Although we have had a cat exclusively for a decade, I am a dog person. Dogs are in-the-moment and love you unconditionally, whereas cats exist in a different dimension except when it’s time to be fed.
The first dog we had was a tan cocker spaniel/terrier named Sandy we got when I was 5. Sandy stayed in a tiny, enclosed area with rocks on the ground in the Virginia Navy housing we lived in and developed a mean disposition. He bit the mailman thrice.
When we came to Fairfield in 1976, the big backyard we had helped Sandy’s anger management. Ultimately, his Napoleonic complex was cured when he got uppity, attacked a much larger German shepherd and was nearly killed. He actually died years later, when I was a junior in high school.
Smokey was a black mutt with some Labrador in him who would leap Snoopy-like onto the roof of the rickety doghouse my dad had built.
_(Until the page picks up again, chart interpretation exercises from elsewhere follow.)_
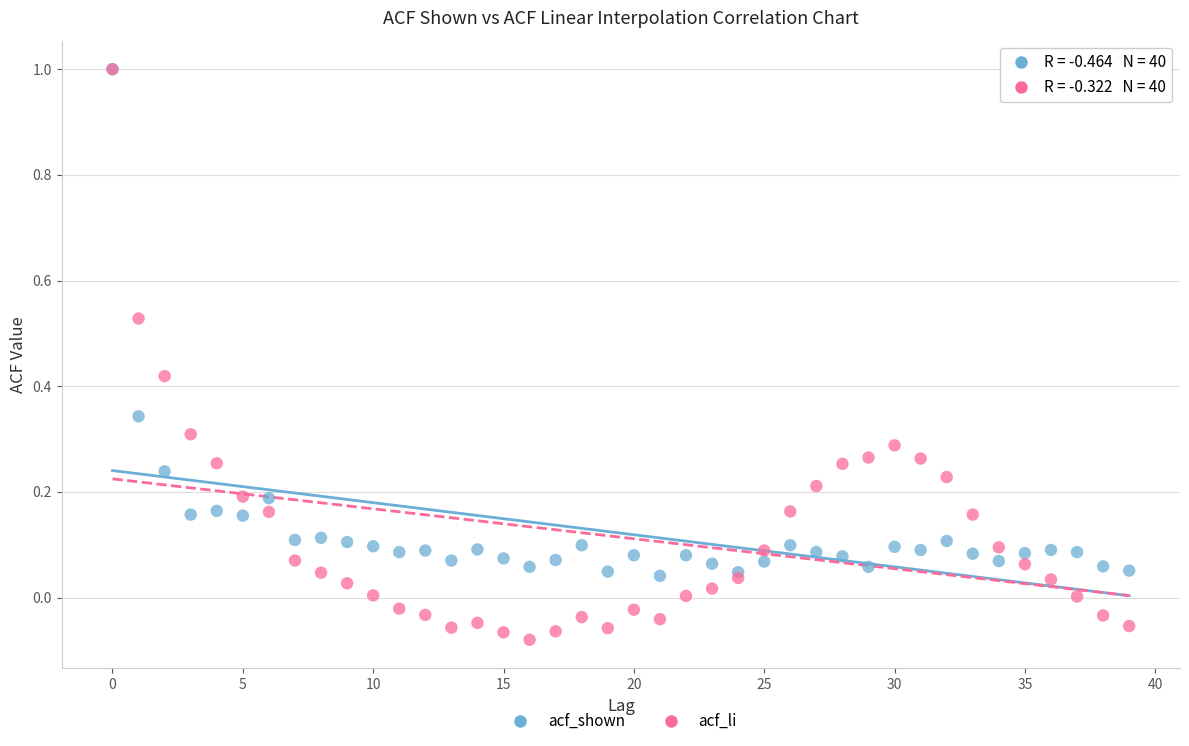

Which series has the widest spread of Y values?

acf_li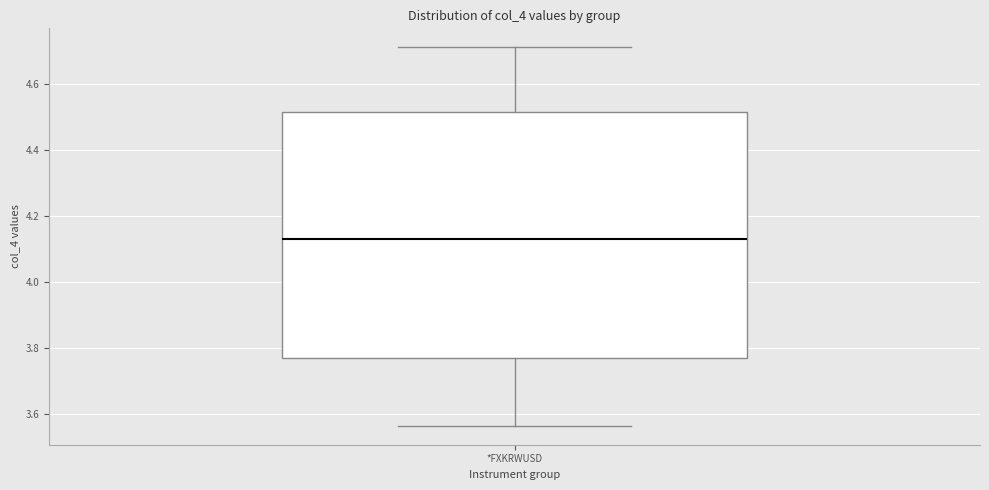

Where does the lower whisker of the box for *FXKRWUSD end on the y-axis? The values are not printed on the chart, so give them approximately, as read against the axis.

3.56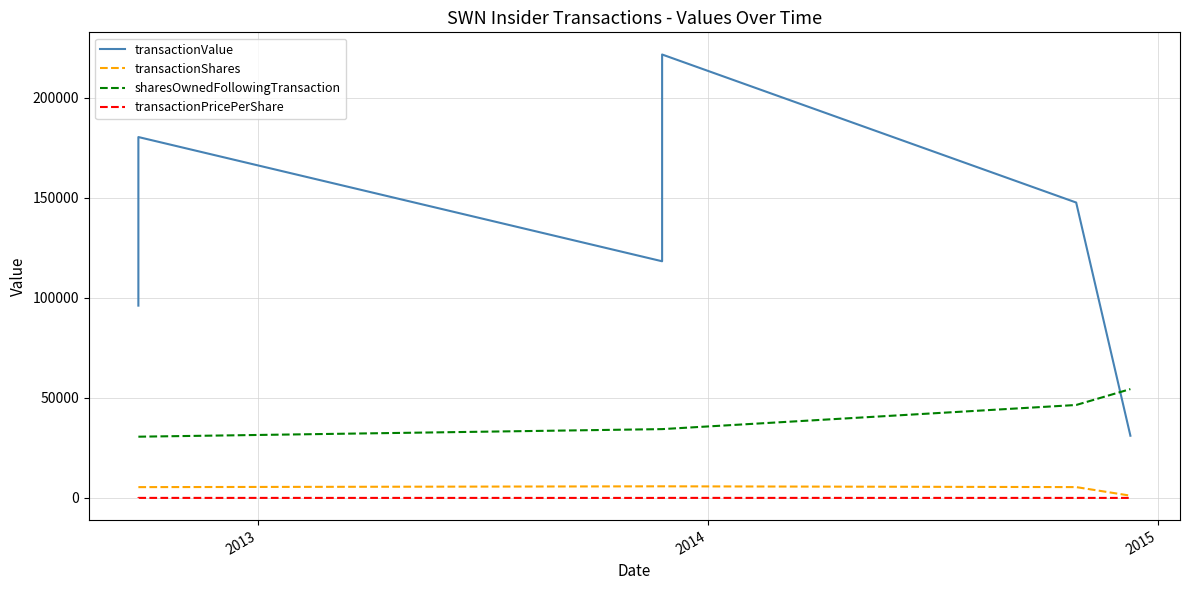

What is the value of the transactionValue point at the 3rd from the left?

118350.0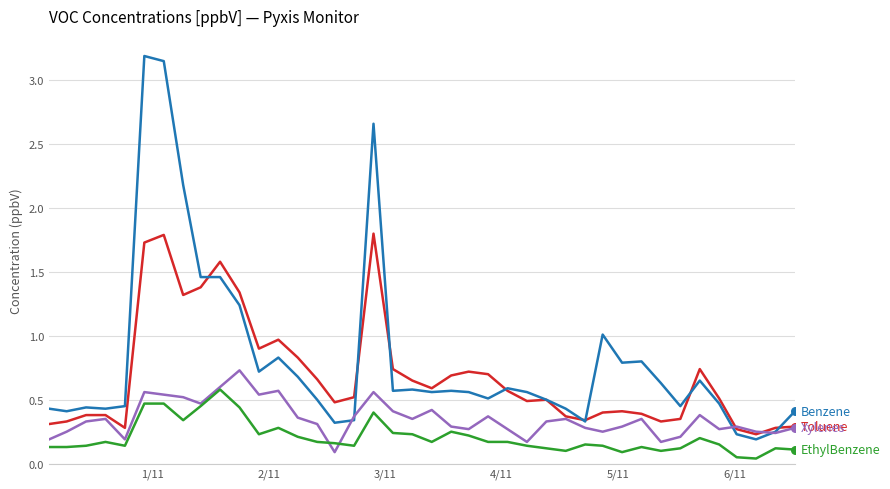

What is the maximum value shown in the chart?

3.2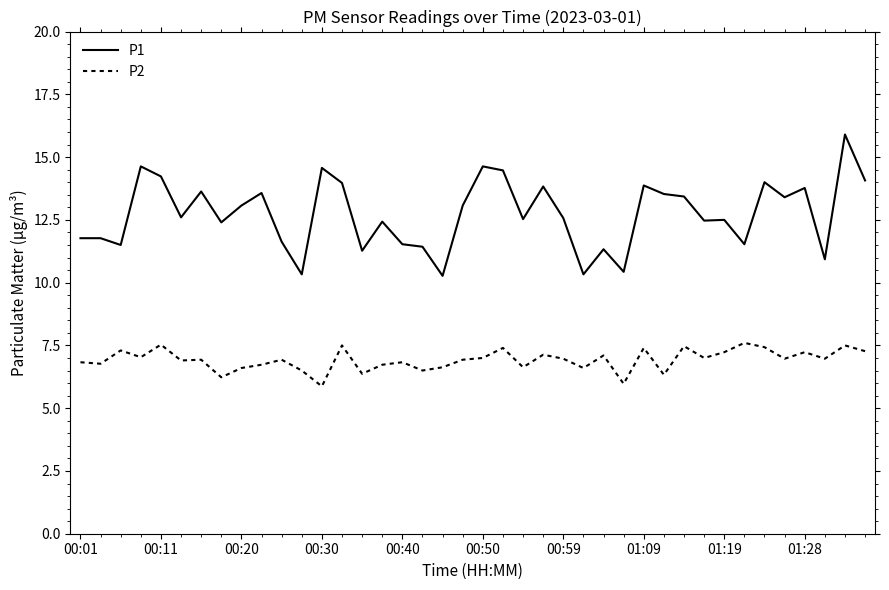

What is the maximum value for P2?

7.6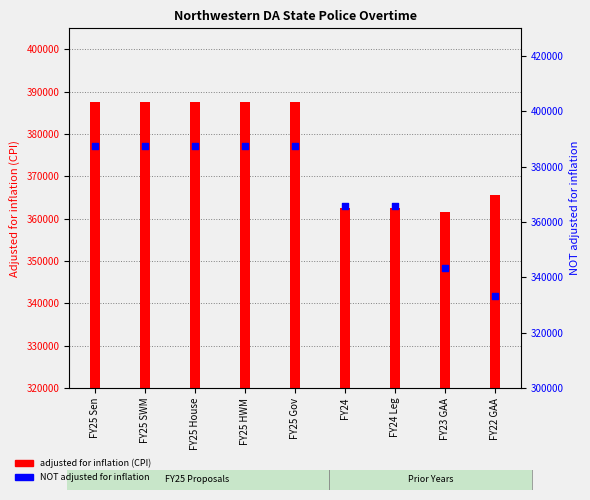

What are all the series names shown in the legend?

adjusted for inflation (CPI), NOT adjusted for inflation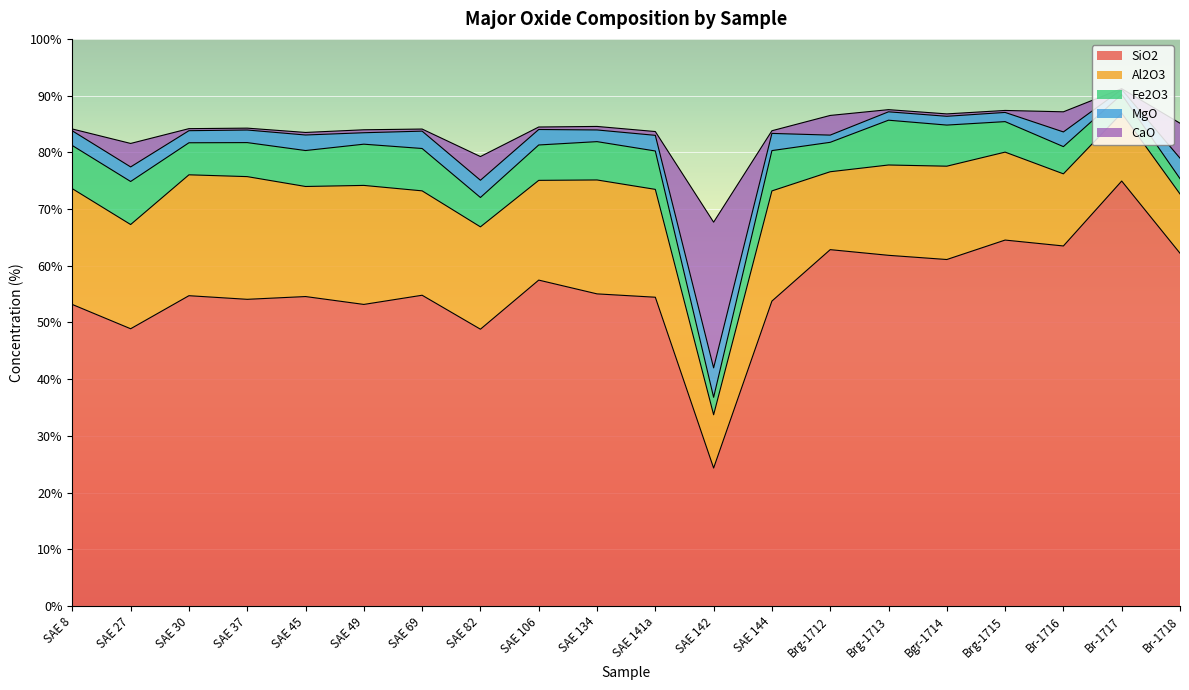

What is the total value across all series at Brg-1715?

87.4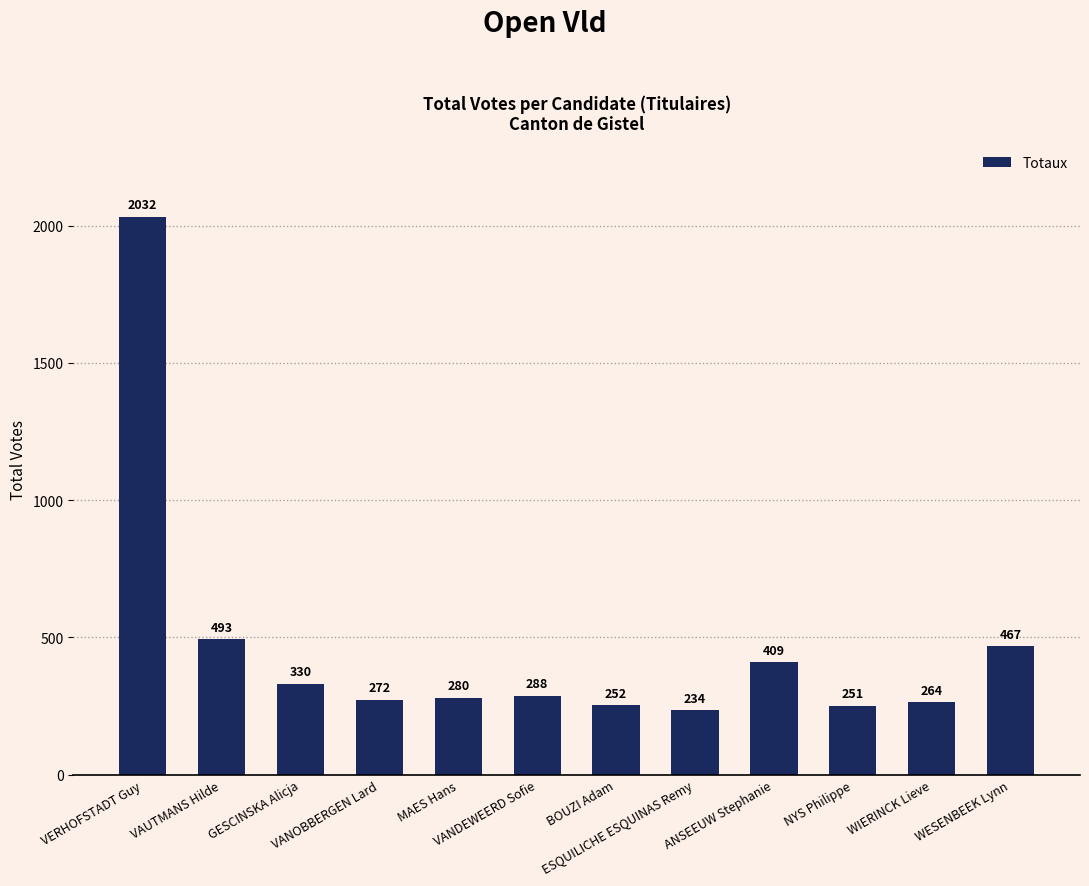

What is the ratio of the value at VAUTMANS Hilde to the value at VANOBBERGEN Lard?

1.8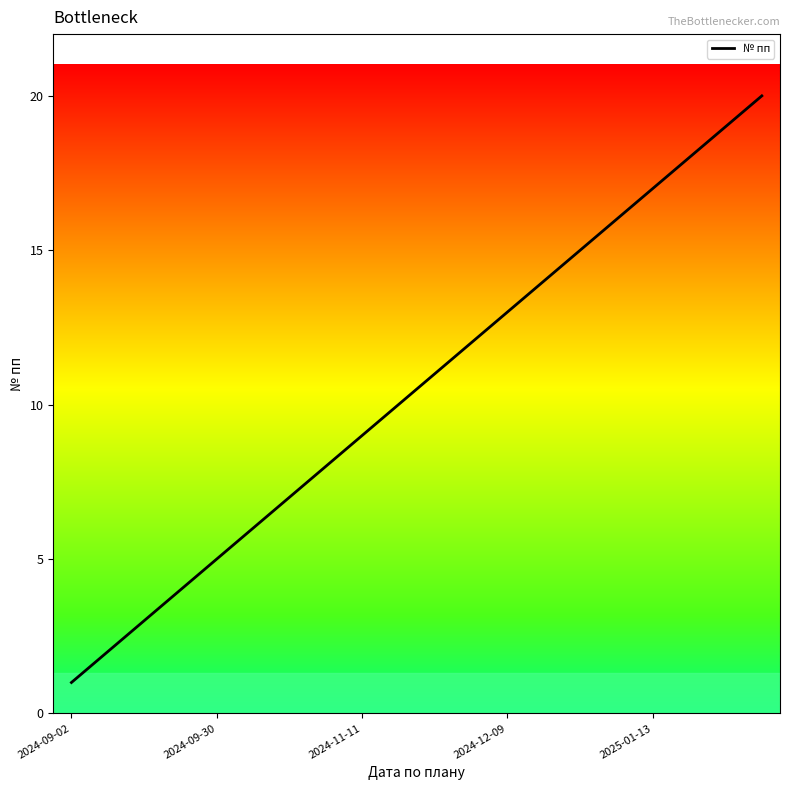

What is the greatest value displayed?

20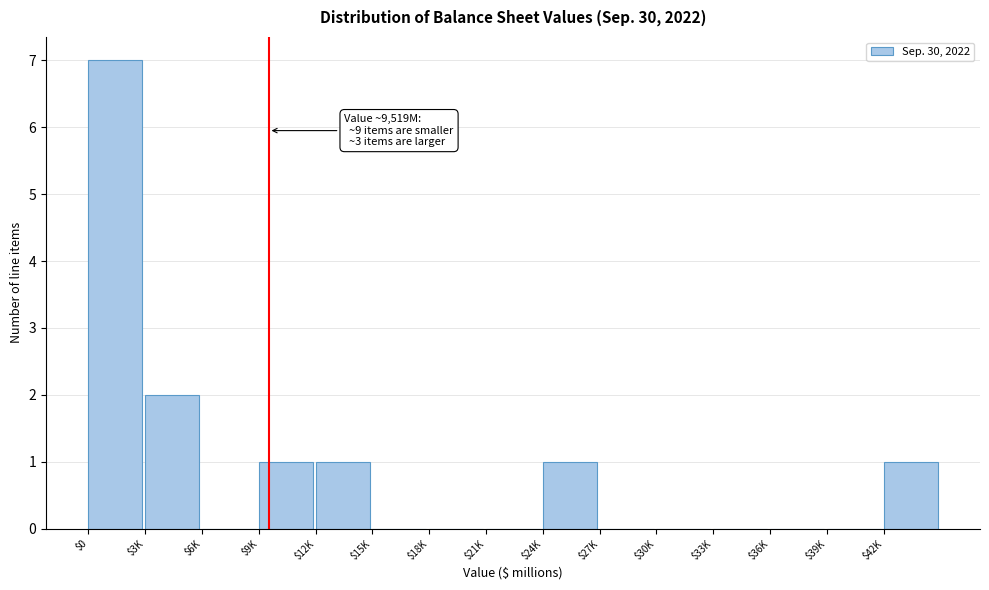

What is the greatest value displayed?

7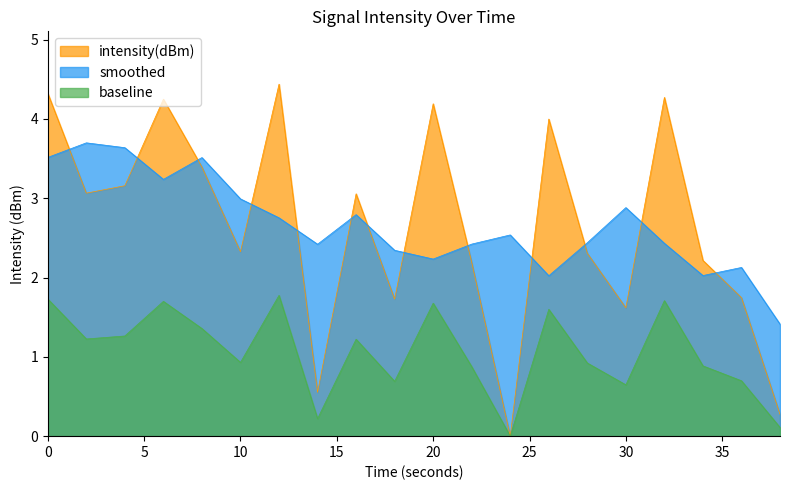

Rank the series by their maximum value, from lowest to highest.

baseline, smoothed, intensity(dBm)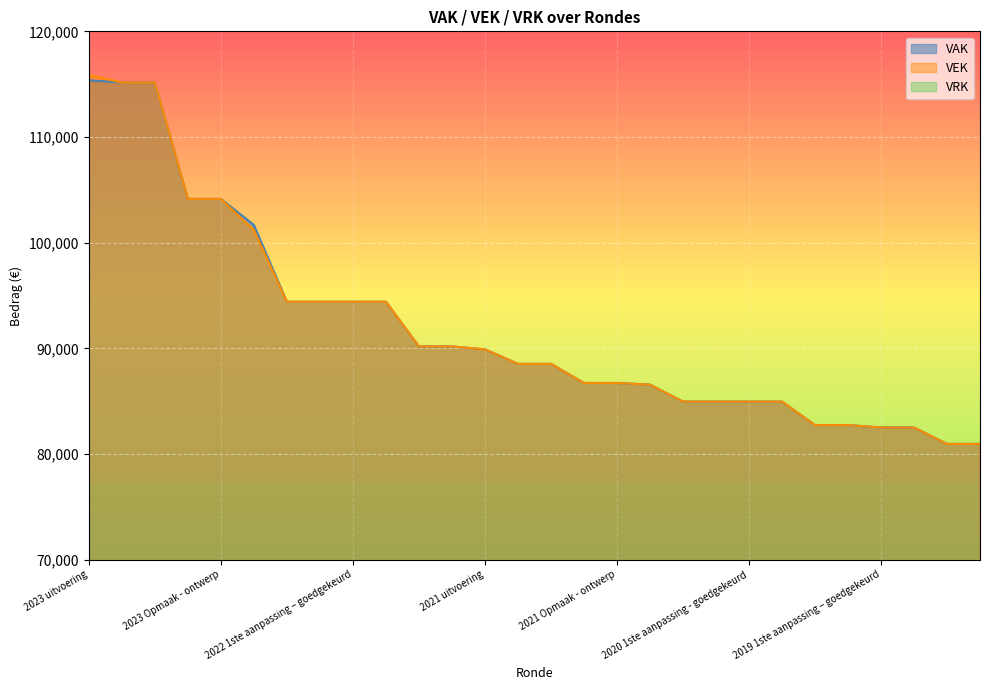

At which category is the sum across all series the highest?

2023 uitvoering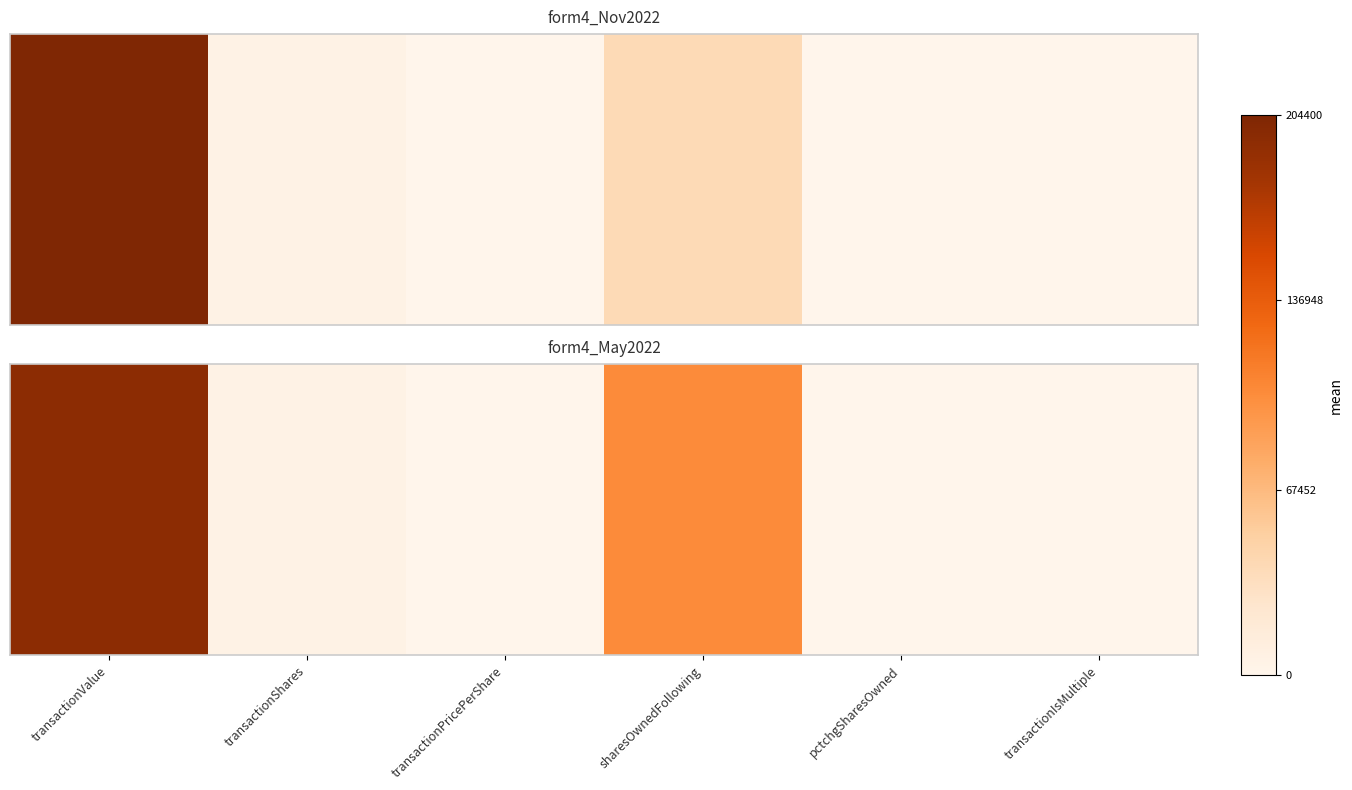

What is the difference between the values at transactionIsMultiple and transactionPricePerShare?

39.0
At that time we also had a beautiful brown German shepherd named Coco that we got from a neighbor of my uncle Henry in Oakland. Coco’s father was named Cocaine and was ferocious. Coco inherited that meanness. Once I climbed over our fence because I’d forgotten my key and even though I warned him it was me, that punk still bit me.
The train went right behind our house and when the whistle blew, Coco would start howling and Smokey would join in harmony as if he was Garfunkel to Coco’s Simon.
Coco liked to fetch things. When my parents weren’t home, my oldest brother Orvis would dispose of his empty beer cans by crumpling them up and pretending they were hand grenades and throwing them over the back fence. Sometimes he didn’t make it and Coco would bring them to the porch, leading to interrogations by my mom.
The dogs were constantly digging, trying to get out, and one day Smokey and Coco escaped like Andy Dufresne in “The Shawshank Redemption.” We never saw Coco again, but a year later Smokey miraculously showed up.
He looked world-weary like he had a tragic story to tell about Coco but couldn’t bring himself to do it. Then he started having seizures. It was horrible. He didn’t live much longer.
The last dogs we had were Missy and Brutus. My mom nicknamed Missy “Emma” after a line Yosemite Sam said in a Bugs Bunny cartoon. Brutus was a Rottweiler/Doberman that looked and sounded intimidating, but he wasn’t half the watchdog Coco had been. If someone had broken into the house, Brutus would’ve led them to our valuables for a Scooby Snack.
Brutus was all bark and no bite. Once a windstorm knocked the fence down between our neighbor’s yard and ours. The two Chihuahuas that Brutus barked smack at daily when the fence was up just marched into our yard in a bloodless coup and starting marking their territory while Brutus sat meekly by. I was embarrassed for him. Oh, the caninity!
Brutus was the best fetcher. He would excitedly fetch a ball, or anything else I threw, and drop it at my feet and wait for me to fling it again. He learned that once he got a drink of water the game was over, so he would avoid it. He’d start walking near the water with the ball in his mouth, but walk by it. Finally he’d give in.
His water bucket was deep with about three gallons of water. He’d drop the ball into the bucket and drink. When he was done, he would suddenly realize he couldn’t get the ball out without sticking his whole snout in the water, which he wasn’t about to do. He’d then start pawing at the side of the bucket until he knocked it over, and retrieve the ball.
He did that every day. He never figured out that maybe he shouldn’t put the ball in the water. It was so funny. Man, I miss him.
Brutus and Missy lived to be 15 and 17, respectively. I DVR “The People’s Court” so I know that in the eyes of the law, pets are property and not family. But we know better, right?